Bırakın Kadıoğlu'nu bütün belediye başkanları ile ilişkim bu düzeydedir.
Kadıoğlu'na yakışan gazetemizin yaptığı haberlerde ve yazılan yazılarda bir hakaret, yalan haber varsa gereğini yapmasıdır.
Yoksa bulunmadığımız ortamdan bize tehditler savurması hiç ama hiç yakışık alır bir durum değildir.
***
Son olarak söyleyeceklerim şunlardır ki; ona -çüş-, buna -hoşt-, şuna -it-, öbürüne -düt- diyen Esenyurt Belediye Başkanı Necmi Kadıoğlu'nun böyle devam ettiği sürece duvara toslaması muhtemeldir.
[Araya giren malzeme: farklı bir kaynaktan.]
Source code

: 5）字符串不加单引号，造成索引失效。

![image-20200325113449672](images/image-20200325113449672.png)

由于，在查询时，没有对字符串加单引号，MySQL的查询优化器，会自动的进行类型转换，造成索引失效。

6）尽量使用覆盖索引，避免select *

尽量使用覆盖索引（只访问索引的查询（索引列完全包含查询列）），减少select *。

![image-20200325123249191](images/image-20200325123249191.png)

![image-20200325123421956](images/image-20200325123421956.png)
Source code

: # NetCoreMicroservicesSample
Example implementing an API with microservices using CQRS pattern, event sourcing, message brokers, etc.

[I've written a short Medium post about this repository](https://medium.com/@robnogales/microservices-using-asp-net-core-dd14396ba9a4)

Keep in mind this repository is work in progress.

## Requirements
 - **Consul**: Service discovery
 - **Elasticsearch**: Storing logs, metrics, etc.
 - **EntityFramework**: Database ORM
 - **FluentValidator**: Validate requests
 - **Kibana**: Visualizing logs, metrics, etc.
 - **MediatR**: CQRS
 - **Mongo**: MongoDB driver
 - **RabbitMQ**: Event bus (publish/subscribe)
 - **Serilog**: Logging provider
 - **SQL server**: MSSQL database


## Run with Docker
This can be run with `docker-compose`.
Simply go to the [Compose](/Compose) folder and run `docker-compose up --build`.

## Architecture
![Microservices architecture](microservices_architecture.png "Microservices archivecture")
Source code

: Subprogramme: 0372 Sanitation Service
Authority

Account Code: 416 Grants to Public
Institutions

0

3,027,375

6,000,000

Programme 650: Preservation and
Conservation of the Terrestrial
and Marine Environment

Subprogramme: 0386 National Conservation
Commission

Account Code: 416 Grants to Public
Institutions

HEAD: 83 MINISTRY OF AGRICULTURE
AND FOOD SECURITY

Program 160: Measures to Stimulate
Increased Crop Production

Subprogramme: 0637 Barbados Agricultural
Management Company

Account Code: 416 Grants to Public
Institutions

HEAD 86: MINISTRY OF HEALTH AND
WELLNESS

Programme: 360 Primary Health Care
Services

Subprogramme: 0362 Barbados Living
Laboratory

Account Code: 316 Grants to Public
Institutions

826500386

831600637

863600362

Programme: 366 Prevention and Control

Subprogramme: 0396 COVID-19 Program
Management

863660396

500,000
Bu duvar nasıl olur, kim olur, ne zaman olur, nerede olur bilemem.
Ancak bildiğim şey şu ki; durup dururken bir basın mensubuna hakaret etmek, (hele hele bu kişi yıllardır en iyi görüştüğünüz gazetecilerden birisi olan Gazetem İstanbul ortağı Ali Tarakçı ise durum daha da bir vahim), bir gazete ortaklarına ayaklarını denk alsınlar gibi tehditler savurmak normal bir davranış değildir.
Bizim bu davranışlara vereceğimiz cevap bellidir.
Biz tehdit etmeyiz, ayağını denk al Kadıoğlu demeyiz, bak gör sana neler yapacağız hiç demeyiz.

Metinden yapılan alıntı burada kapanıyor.